RSS feeds often expose only titles, links, dates, and summaries in the main entry fields, while richer bodies may live in namespaced elements such as content:encoded and Atom feeds use entry and updated instead of item and pubDate. Validate the repeated entry node in the shell before writing the spider, remove namespaces only when it simplifies the XPath you need, and keep polling intervals reasonable so the feed is monitored without turning into unnecessary crawl traffic.

Steps to scrape an RSS feed with Scrapy:

  1. Locate the feed URL from the site homepage, page source, or visible RSS icon.
  2. Open the feed URL and identify the repeated entry node before building selectors.

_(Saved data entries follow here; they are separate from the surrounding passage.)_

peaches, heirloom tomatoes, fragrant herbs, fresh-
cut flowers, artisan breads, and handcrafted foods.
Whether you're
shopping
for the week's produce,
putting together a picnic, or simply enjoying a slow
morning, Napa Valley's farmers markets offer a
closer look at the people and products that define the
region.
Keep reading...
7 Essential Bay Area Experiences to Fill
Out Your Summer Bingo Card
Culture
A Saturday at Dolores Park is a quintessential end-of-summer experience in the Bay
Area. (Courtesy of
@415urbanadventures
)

    RSS 2.0 feeds usually repeat channel/item, while Atom feeds usually repeat feed/entry.

  3. Launch the Scrapy shell with the feed URL.
    $ scrapy shell https://updates.example.net/rss.xml
    [s] Available Scrapy objects:
    [s]   request    <GET https://updates.example.net/rss.xml>
    [s]   response   <200 https://updates.example.net/rss.xml>
    ##### snipped #####
    >>>
  4. Select the repeated item nodes from the feed response.
    >>> posts = response.xpath("//channel/item")
    >>> len(posts)
    2

    If the selector returns 0, the feed may be Atom instead of RSS 2.0, or the URL may have loaded an HTML landing page instead of the raw feed.

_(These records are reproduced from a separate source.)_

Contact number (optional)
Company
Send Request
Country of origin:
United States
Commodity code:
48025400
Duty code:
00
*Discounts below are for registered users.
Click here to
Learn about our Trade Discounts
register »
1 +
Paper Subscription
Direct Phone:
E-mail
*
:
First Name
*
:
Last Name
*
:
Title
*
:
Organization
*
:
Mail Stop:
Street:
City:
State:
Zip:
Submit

  5. Read the fields needed from one entry before writing the spider.
    >>> posts[0].xpath("title/text()").get()
    'Launch Update'
    >>> posts[0].xpath("link/text()").get()
    'https://updates.example.net/news/launch-update.html'
    >>> posts[0].xpath("pubDate/text()").get()
    'Wed, 16 Apr 2026 09:00:00 +0000'
  6. Remove XML namespaces only when a richer field is stored under a prefix such as content:encoded.
    >>> response.selector.remove_namespaces()
    >>> response.xpath("//item/encoded/text()").get()
    '<p>Full launch update body.</p>'

    After remove_namespaces(), the content:encoded element can be selected as encoded.

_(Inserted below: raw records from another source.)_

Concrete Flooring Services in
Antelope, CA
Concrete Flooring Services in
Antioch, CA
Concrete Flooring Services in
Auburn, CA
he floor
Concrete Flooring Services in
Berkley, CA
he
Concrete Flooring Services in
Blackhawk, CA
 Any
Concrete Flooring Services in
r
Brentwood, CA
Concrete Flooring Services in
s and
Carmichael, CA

  7. Save a spider that iterates the feed entries and extracts the fields to export.
    rss_feed_spider.py
    from scrapy.spiders import XMLFeedSpider
     
    class RssFeedSpider(XMLFeedSpider):
        name = "rss-feed"
        allowed_domains = ["updates.example.net"]
        start_urls = ["https://updates.example.net/rss.xml"]
        itertag = "item"
        namespaces = [("content", "http://purl.org/rss/1.0/modules/content/")]
     
        def parse_node(self, response, node):
            yield {
                "title": node.xpath("title/text()").get(),
                "link": node.xpath("link/text()").get(),
                "pubDate": node.xpath("pubDate/text()").get(),
                "body_html": node.xpath("content:encoded/text()").get(),
            }
  8. Run the spider and export the parsed feed items.
    $ scrapy runspider --nolog -O -:json rss_feed_spider.py
    [
    {"title": "Launch Update", "link": "https://updates.example.net/news/launch-update.html", "pubDate": "Wed, 16 Apr 2026 09:00:00 +0000", "body_html": "<p>Full launch update body.</p>"},
    {"title": "Usage Tips", "link": "https://updates.example.net/news/usage-tips.html", "pubDate": "Tue, 15 Apr 2026 09:00:00 +0000", "body_html": "<p>Full usage tips body.</p>"}
    ]

    Replace -O -:json with -O rss-items.json when the items should be written to a file instead of stdout.